Rabu, 18 Desember 2013

Tentang yang Memilih Pergi dan yang Ingin Pulang

 




 
Menghabiskan masa tua di tempat ini, di sebuah Wisma tanpa keluarga, bersama mereka yang senang dan atau yang terpaksa. Sungguh, akan ada yang tidak baik-baik saja.


Dialog hampa di ruang bersuara angin dan kerinduan

 Ibu asrama membiarkan saya masuk sendiri agar saya bisa bebas berdialog bersama mereka. Saya menuruni tangga menyusuri lorong mencari tempat dimana mereka berkumpul. Sampai akhirnya saya tiba di sebuah ruangan yang begitu nyaman, cahaya matahari bisa masuk dengan leluasa. Tapi ruangan tetap terasa dingin. Mereka berkumpul tapi tidak berbahasa. Pandangan mereka kosong. Entah apa yang mereka pikirkan, anak... keluarga... atau...
kematian?


Saya kemudian mencoba memecah lamunan mereka dengan mengucapkan salam. Semua memberi respon, meski hanya dengan mengalihkan pandangannya pada saya. 
Saya menyalami mereka satu persatu, kemudian mulai mengajak mereka berdialog. Kadang-kadang monolog. Hanya satu kakek yang benar-benar bisa mengerti apa yang saya tanyakan. Namanya Suwito. Ternyata beliau adalah seorang guru dulunya. Setelah beliau menceritakan tentang dirinya, tentang anak-anaknya yang telah sukses, saya memberanikan diri untuk bertanya mengapa dia sampai berada disini.
"Tidak ada yang mau mengurus saya".
Hati saya mengkerut, lalu sesak. Saya merasakan ada yang menumpuk di kantung mata. Kakek itu ingin pulang. Tapi bagaimana lagi, katanya keberadaan beliau hanya akan merepotkan anak-anaknya. 
Ya Rabb....
Lalu aku bertanya "Keluarga Kakek sering menjenguk kemari?"
"Sebulan sekali ada yang kesini untuk bayar."
Sekarang mataku benar-benar basah.
...
Waktu makan siang tiba, semua pergi ke ruang makan. Tidak terkecuali Pak Suwito. Lalu saya mengikuti mereka. Semuanya duduk rapi seolah mereka sudah tau di mana tempat mereka makan. Mereka melahap makanan seperti sebuah keharusan. Rutinitas yang begitu menyakitkan untuk saya saksikan. Makan siang dengan sebuah keheningan yang sepertinya sudah sering mereka dengar. 

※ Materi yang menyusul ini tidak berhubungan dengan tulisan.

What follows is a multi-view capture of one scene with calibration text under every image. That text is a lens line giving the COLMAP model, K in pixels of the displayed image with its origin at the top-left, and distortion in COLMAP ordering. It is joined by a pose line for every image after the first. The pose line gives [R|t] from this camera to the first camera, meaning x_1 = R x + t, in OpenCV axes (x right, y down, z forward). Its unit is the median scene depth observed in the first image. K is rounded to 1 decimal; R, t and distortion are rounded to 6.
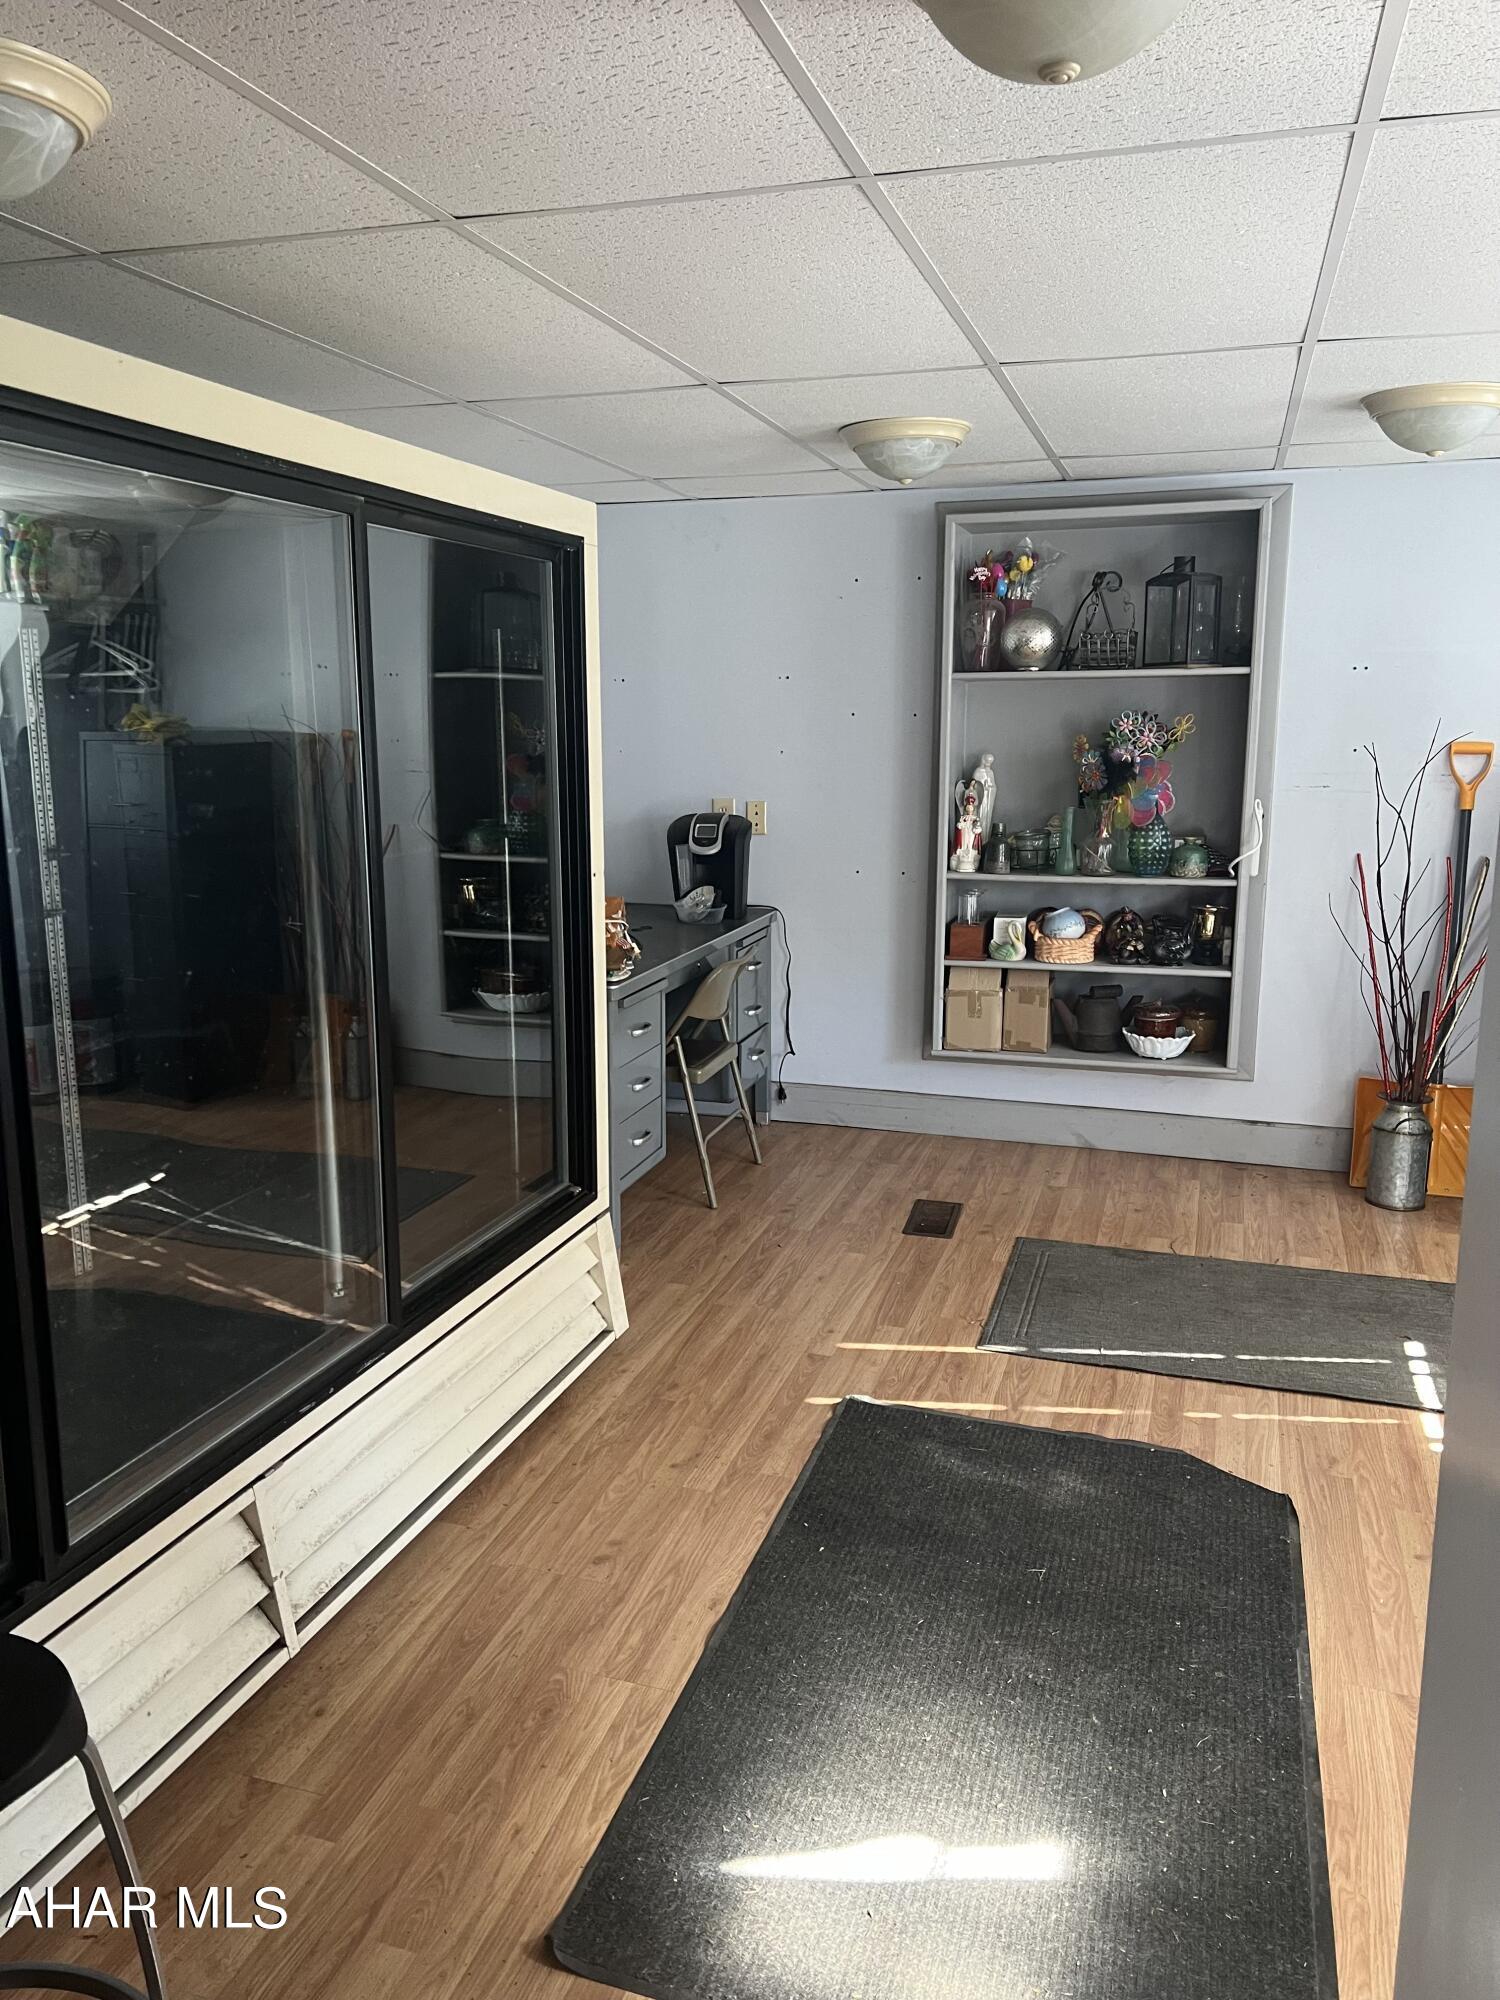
lens RADIAL K [[1507.5, 0, 747.6], [0, 1507.5, 999.7], [0, 0, 1]] dist [-0.002806, -0.001472]
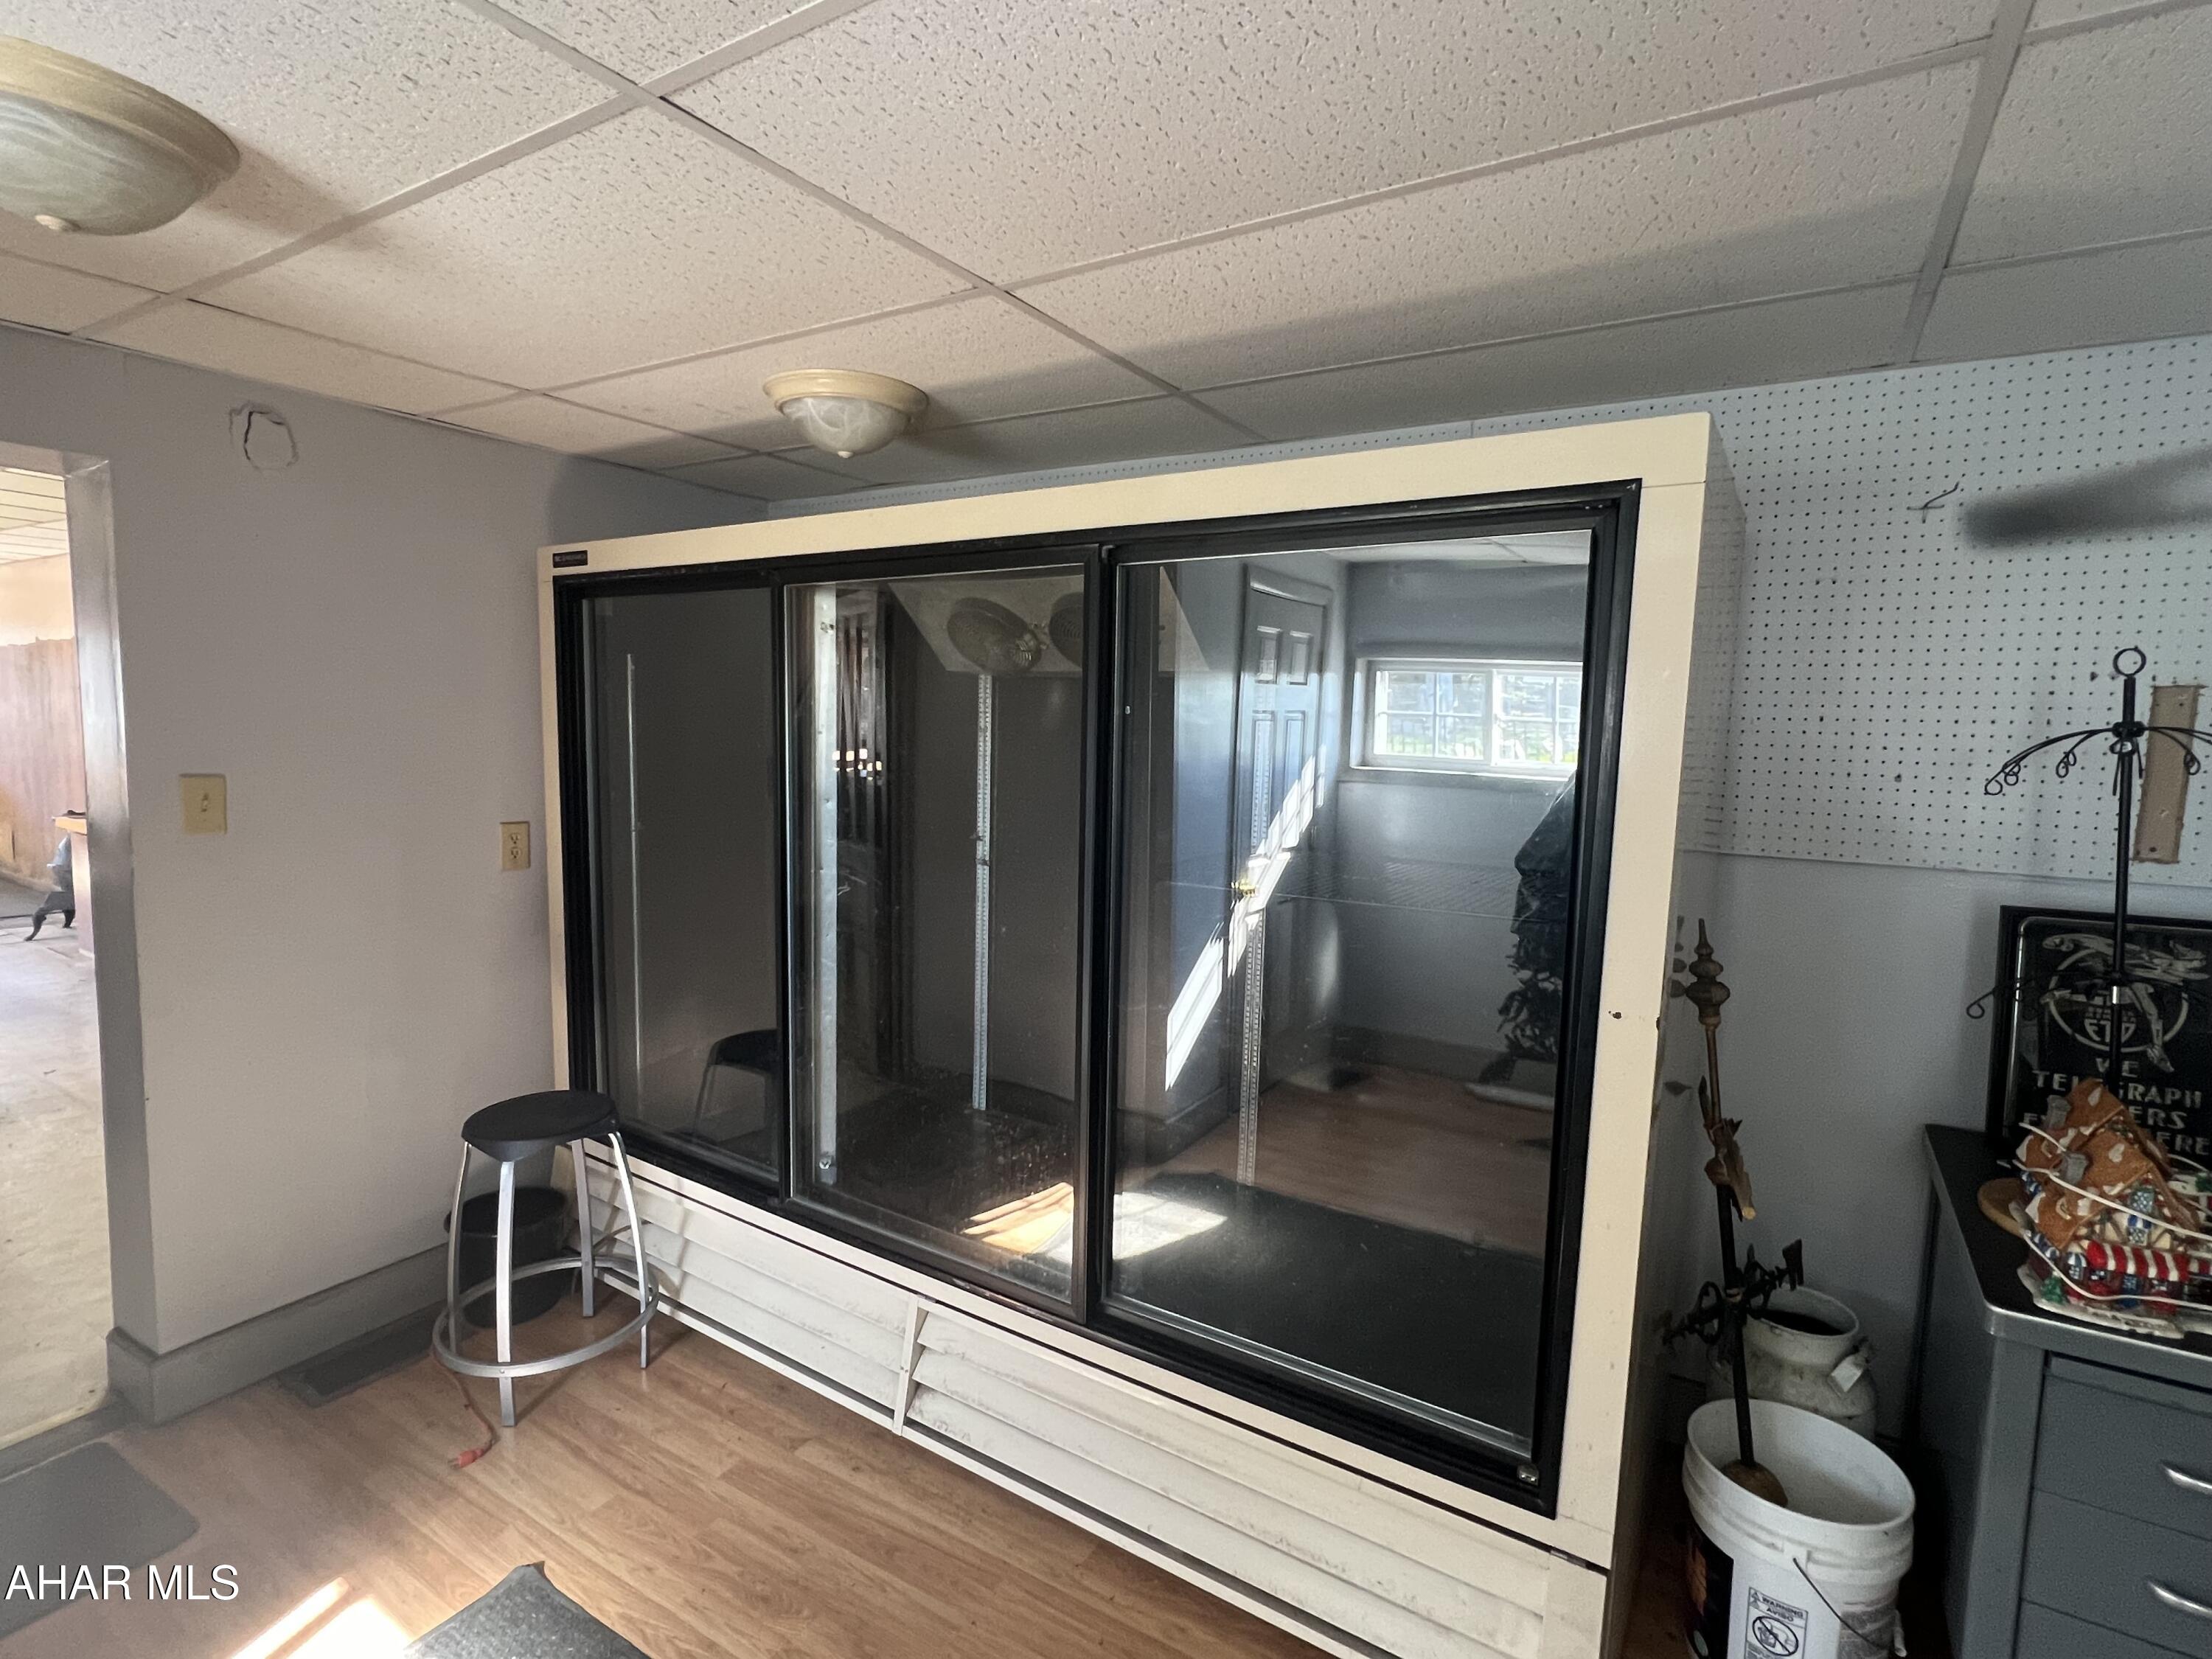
lens RADIAL K [[1093.3, 0, 1099.8], [0, 1093.3, 829.6], [0, 0, 1]] dist [-0.004170, 0.001285]
pose [[-0.256817, 0.085687, -0.962654, 0.529636], [-0.204946, 0.968580, 0.140890, -0.251294], [0.944480, 0.233475, -0.231187, 1.255971]]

Saya kemudian memilih untuk berbincang dengan seorang Ibu yang sedang duduk di sofa. Saya kira beliau adalah pengurus wisma. Ternyata beliau salah satu lansia paling muda yang juga tinggal di wisma. Namanya Oma Euis. Berbeda dengan Pak Suwito, ia di sini karena keinginannya sendiri. Saya tidak ingin merepotkan anak katanya. Banyak cerita yang saya dapat dari beliau. Termasuk tentang lansia yang pada saat sakaratul maut masih memanggil-manggil nama anaknya. Astagfirullah...
Saya terus berbincang sampai semua menyelesaikan makan siangnya.





Kemudian saya memasuki kamar-kamar. Saya bertemu dengan Nenek Uka, Eyang Kabul, dan Mbah Manisem. Semuanya bercerita. Semuanya begitu membuat saya betah berlama-lama di sana. Mbah Manisem, lima anaknya tewas terkena tsunami. Beliau bisa sampai di Wisma karena bantuan seorang petugas dinas sosial. Beliau kemudian menceritakan suka duka tinggal di Wisma. Yang menyedihkan adalah jika tiba waktu kunjungan. Tidak ada keluarga yang menengok beliau. Hanya orang-orang asing yang datang bergantian menemuinya. Tapi orang-orang asing itu kini menjadi keluarganya. Tidak sedikit orang-orang yang pernah datang kesana kemudian menganggap Mbah sebagai neneknya. Kalian bisa lihat lembaran foto yang diperlihatkan Mbah kepada saya. Mereka semua sekarang keluarga.

Ah ya Tuhan... Saya tidak pernah membayangkan harus menghabiskan masa tua di tempat ini. Mungkin begitu juga dengan mereka. Saya yakin dulu mereka memiliki cita-cita yang sama, menikmati pagi di teras rumah dengan secangkir teh dan ditemani suara cucu-cucu yang sedang bermain.
Bukankah begitu impian setiap orang?

Semoga Allah memberikan mereka kebahagiaan, kesehatan, dan keselamatan dunia akhirat. Aamiin.